A really great grooming brush that I use and was recommended to me by my local rabbit rescue is the Hair Buster Comb (also you will find it's highly talked about and recommend on various rabbit forums): 







You can purchase it here:
http://www.bunnygear.com/

Also, here is a great in-depth guide to grooming bunnies!
https://therabbithaven.org/Grooming.html

I hope some of this helps! :wave:


----------



## Americanbluevelvets (May 22, 2017)

https://www.amazon.com/dp/B004L4ZNAS/?tag=skimlinks_replacement-20 

I show rabbits for 4-H and this brush does wonders it is cheap but very worthy.


----------



## Americanbluevelvets (May 22, 2017)

P.S. its the pin brush that im talking about


----------



## Blue eyes (May 22, 2017)

The hair buster comb is highly recommended by a number of rescues. I've also found it works very well. 

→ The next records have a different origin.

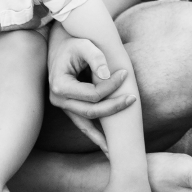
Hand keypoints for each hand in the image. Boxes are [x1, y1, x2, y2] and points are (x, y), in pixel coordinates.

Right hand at [47, 35, 134, 154]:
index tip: (125, 74)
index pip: (92, 94)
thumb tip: (106, 75)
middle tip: (133, 99)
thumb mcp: (85, 45)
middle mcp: (58, 100)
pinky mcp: (69, 108)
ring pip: (86, 123)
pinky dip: (95, 135)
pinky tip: (107, 147)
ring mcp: (63, 106)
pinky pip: (82, 124)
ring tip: (120, 147)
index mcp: (60, 85)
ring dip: (104, 133)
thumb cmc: (74, 44)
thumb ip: (96, 57)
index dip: (111, 86)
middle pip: (91, 111)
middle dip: (114, 107)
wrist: (60, 46)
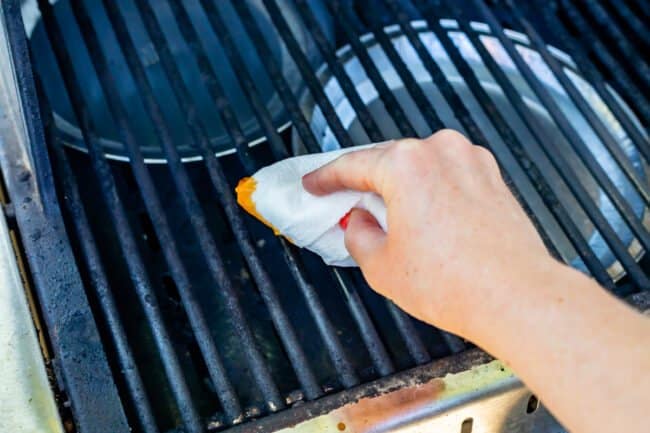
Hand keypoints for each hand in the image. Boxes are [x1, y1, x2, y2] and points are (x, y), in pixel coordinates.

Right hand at [303, 129, 555, 335]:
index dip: (325, 178)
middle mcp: (441, 151)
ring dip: (399, 184)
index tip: (314, 184)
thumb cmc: (455, 283)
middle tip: (344, 199)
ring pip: (420, 165)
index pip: (352, 165)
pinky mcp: (492, 177)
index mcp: (406, 165)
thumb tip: (359, 221)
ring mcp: (471, 161)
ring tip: (386, 212)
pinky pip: (447, 174)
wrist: (516, 296)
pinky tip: (423, 214)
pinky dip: (429, 188)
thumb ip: (358, 234)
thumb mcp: (380, 265)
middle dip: (364, 180)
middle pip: (387, 159)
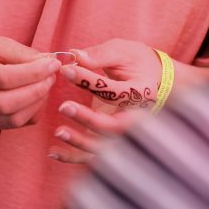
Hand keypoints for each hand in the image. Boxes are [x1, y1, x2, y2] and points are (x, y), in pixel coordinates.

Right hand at [0, 32, 60, 129]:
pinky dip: (32, 111)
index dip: (32, 72)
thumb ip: (23, 54)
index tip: (53, 63)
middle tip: (52, 75)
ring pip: (12, 119)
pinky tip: (38, 95)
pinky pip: (15, 124)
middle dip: (36, 90)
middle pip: (7, 104)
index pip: (3, 78)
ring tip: (46, 83)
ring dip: (37, 102)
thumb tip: (50, 62)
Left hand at [50, 39, 161, 163]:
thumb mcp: (122, 52)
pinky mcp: (110, 139)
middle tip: (64, 106)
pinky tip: (54, 152)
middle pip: (114, 127)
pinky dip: (73, 157)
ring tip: (58, 131)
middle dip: (88, 119)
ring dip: (80, 143)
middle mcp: (136, 117)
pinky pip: (93, 155)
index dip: (89, 81)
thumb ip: (100, 55)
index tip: (67, 69)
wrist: (153, 79)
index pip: (115, 92)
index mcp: (142, 92)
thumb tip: (74, 56)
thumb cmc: (136, 62)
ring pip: (104, 147)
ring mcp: (124, 132)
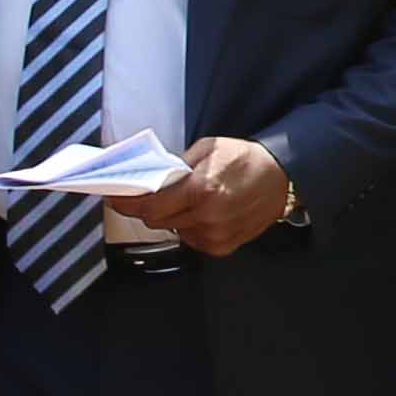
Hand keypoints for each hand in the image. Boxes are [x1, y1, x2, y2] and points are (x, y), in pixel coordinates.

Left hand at [103, 135, 291, 257]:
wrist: (281, 176)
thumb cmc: (244, 159)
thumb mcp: (207, 149)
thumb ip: (176, 167)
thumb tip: (150, 180)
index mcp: (200, 189)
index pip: (149, 206)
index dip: (127, 203)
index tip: (115, 198)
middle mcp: (206, 216)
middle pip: (156, 221)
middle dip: (149, 208)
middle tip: (151, 195)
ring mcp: (215, 235)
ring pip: (173, 232)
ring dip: (172, 218)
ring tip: (186, 202)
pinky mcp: (223, 246)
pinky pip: (192, 240)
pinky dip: (189, 228)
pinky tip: (202, 213)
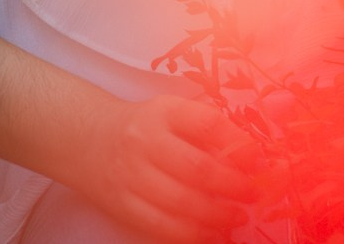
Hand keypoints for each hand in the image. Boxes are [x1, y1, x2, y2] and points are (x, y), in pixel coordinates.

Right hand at [69, 93, 259, 242]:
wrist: (86, 138)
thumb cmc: (140, 126)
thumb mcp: (169, 113)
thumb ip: (204, 129)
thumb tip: (248, 156)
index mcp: (162, 112)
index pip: (206, 123)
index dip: (236, 143)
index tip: (257, 159)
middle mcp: (145, 141)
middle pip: (197, 168)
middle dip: (232, 186)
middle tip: (251, 194)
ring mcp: (133, 176)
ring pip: (182, 204)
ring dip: (217, 215)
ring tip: (237, 218)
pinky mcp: (125, 205)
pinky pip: (163, 227)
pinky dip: (192, 235)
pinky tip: (212, 234)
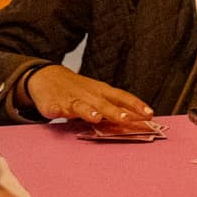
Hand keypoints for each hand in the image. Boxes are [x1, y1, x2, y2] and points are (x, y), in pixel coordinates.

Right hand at [24, 64, 154, 125]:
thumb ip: (115, 107)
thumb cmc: (79, 89)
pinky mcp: (54, 104)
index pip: (122, 97)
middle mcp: (89, 95)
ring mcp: (71, 99)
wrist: (48, 77)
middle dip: (116, 111)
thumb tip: (137, 119)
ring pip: (81, 106)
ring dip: (89, 111)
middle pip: (104, 103)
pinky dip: (59, 111)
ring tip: (96, 118)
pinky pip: (56, 108)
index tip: (149, 113)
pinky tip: (60, 114)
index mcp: (102, 92)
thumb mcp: (98, 95)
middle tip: (128, 119)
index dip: (136, 105)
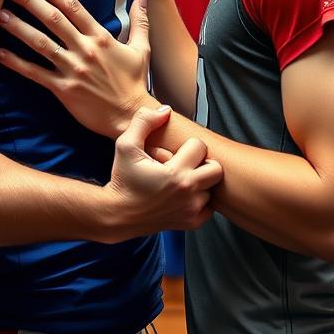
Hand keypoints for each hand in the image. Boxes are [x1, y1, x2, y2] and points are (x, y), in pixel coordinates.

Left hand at [0, 0, 152, 137]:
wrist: (130, 116)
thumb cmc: (134, 83)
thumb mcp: (141, 49)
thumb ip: (140, 21)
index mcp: (101, 37)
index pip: (74, 7)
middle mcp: (85, 50)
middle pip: (53, 19)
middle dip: (30, 1)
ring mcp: (72, 69)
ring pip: (40, 43)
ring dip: (19, 27)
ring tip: (0, 14)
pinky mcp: (63, 89)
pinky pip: (35, 73)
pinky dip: (16, 63)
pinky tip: (0, 53)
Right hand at [102, 105, 221, 240]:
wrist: (117, 214)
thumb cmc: (122, 179)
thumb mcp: (126, 145)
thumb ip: (144, 122)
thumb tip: (166, 110)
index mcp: (176, 173)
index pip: (200, 146)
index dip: (187, 146)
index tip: (173, 154)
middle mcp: (188, 193)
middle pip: (217, 169)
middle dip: (202, 163)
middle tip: (184, 165)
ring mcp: (191, 210)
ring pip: (212, 188)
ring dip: (200, 183)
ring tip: (179, 182)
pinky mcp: (191, 223)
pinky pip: (209, 207)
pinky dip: (200, 201)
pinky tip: (183, 196)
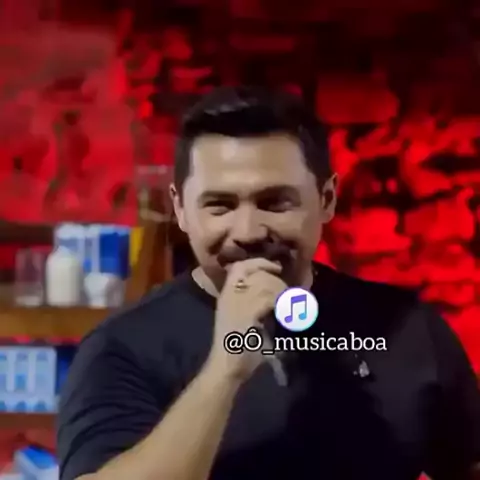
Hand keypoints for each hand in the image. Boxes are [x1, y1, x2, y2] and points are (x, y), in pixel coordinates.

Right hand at [208, 258, 287, 382]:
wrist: (226, 367)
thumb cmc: (238, 348)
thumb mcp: (244, 319)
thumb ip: (258, 305)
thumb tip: (282, 295)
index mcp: (226, 295)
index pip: (240, 266)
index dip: (260, 263)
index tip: (276, 267)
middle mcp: (229, 295)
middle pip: (256, 274)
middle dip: (276, 280)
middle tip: (287, 293)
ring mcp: (236, 303)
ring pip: (264, 284)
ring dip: (280, 291)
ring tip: (288, 303)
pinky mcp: (245, 314)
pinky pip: (267, 299)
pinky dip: (281, 302)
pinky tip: (286, 311)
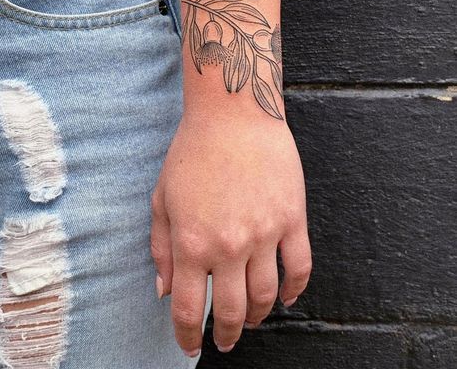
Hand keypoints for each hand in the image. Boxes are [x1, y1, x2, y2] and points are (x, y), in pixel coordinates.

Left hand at [150, 112, 311, 356]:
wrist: (233, 115)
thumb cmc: (192, 152)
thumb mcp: (162, 199)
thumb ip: (160, 249)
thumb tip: (165, 291)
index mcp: (192, 242)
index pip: (189, 308)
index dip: (188, 335)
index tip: (190, 345)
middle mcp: (229, 246)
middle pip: (232, 311)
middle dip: (226, 334)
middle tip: (225, 340)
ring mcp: (265, 234)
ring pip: (266, 296)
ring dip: (259, 317)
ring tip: (253, 321)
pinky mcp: (292, 219)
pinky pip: (300, 267)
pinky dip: (295, 291)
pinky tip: (286, 298)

I've also been warned off of using any pin brushes unless they have the round balls on the tips of the pins. A rabbit's skin is just too thin and delicate for a pin brush.


----------



## BlackMiniRex (May 23, 2017)

Thank you guys!! i think I've seen the hair buster at my Walmart, i'll check again to see if they still have it 
I've used the lint roller. sadly, i don't have any at the moment :/


----------



## RavenousDragon (May 24, 2017)

My two HATE pretty much all brushes- so we just pluck away! But that seems to work well- it's a lot of work. (Neither of mine are rexes, but my female sheds more than anyone I've ever met!).


----------



## ladysown (May 25, 2017)

if you slightly dampen your hands and run them backwards through the coat you get an amazing amount of fur off your bunny. Occasionally smooth down the coat. I have found this to be the quickest way to help with a quick shed.

For the skirt, just pluck it rapidly out.


----------